==== EXCERPTED PASSAGE

Personal information
- Full name: Nabil Nacif Joffre
- Date of birth: 19 September 2009 (age 16)
- Place of birth: Santa Cruz de la Sierra, Bolivia
- Height: 1.77 m (5 ft 10 in)
- Position: Striker

Team information
- Current team: Oriente Petrolero
- Number: 91

Youth career
- JMP Soccer School

Senior career*
- Years: Team / Apps / (Gls)
- 2026–: Oriente Petrolero / 9 / (1)

International career^{‡}
- 2025–2026: Bolivia U17 / 21 / (5)
- 2026–: Bolivia / 1 / (0)

= Nabil Nacif =

Bolivian footballer (born 2009)

Nabil Nacif Joffre (born 19 September 2009) is a Bolivian professional footballer who plays as a striker for FBF División Profesional club Oriente Petrolero and the Bolivia national team.

==Club career==
Nacif is a graduate of JMP Soccer School. In January 2026, he joined FBF División Profesional club Oriente Petrolero. On 1 March 2026, he scored his first goal for the club in a 5–1 friendly win against Real Tomayapo. He made his professional debut on 26 April 2026 in a 2–0 league win against Real Potosí.

========
==== ENTRIES

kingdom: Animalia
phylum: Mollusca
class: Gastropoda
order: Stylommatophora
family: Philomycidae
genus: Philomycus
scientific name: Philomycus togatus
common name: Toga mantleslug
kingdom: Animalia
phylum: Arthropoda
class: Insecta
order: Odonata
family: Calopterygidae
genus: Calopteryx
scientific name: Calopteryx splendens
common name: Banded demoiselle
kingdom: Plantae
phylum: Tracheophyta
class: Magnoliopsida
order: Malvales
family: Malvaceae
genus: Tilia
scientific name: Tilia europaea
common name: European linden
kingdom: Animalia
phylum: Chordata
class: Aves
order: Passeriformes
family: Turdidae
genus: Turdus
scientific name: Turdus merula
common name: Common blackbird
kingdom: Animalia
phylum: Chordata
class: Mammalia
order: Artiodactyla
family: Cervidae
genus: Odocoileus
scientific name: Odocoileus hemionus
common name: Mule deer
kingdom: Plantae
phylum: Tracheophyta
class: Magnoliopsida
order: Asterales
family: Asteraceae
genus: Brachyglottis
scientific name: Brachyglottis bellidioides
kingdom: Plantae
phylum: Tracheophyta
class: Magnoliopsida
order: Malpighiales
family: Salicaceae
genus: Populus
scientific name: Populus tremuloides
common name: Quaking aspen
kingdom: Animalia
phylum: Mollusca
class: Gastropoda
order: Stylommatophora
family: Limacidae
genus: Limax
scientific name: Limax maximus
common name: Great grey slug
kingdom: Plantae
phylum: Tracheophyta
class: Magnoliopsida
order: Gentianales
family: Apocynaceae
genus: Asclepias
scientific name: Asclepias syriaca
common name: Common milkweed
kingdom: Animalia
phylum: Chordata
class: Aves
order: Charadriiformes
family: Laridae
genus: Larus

========

» STATED GOAL:
In the footballer profile, which club was Nabil Nacif's opponent in his professional debut?

» RESPONSE FOR THIS EXERCISE:
Real Potosí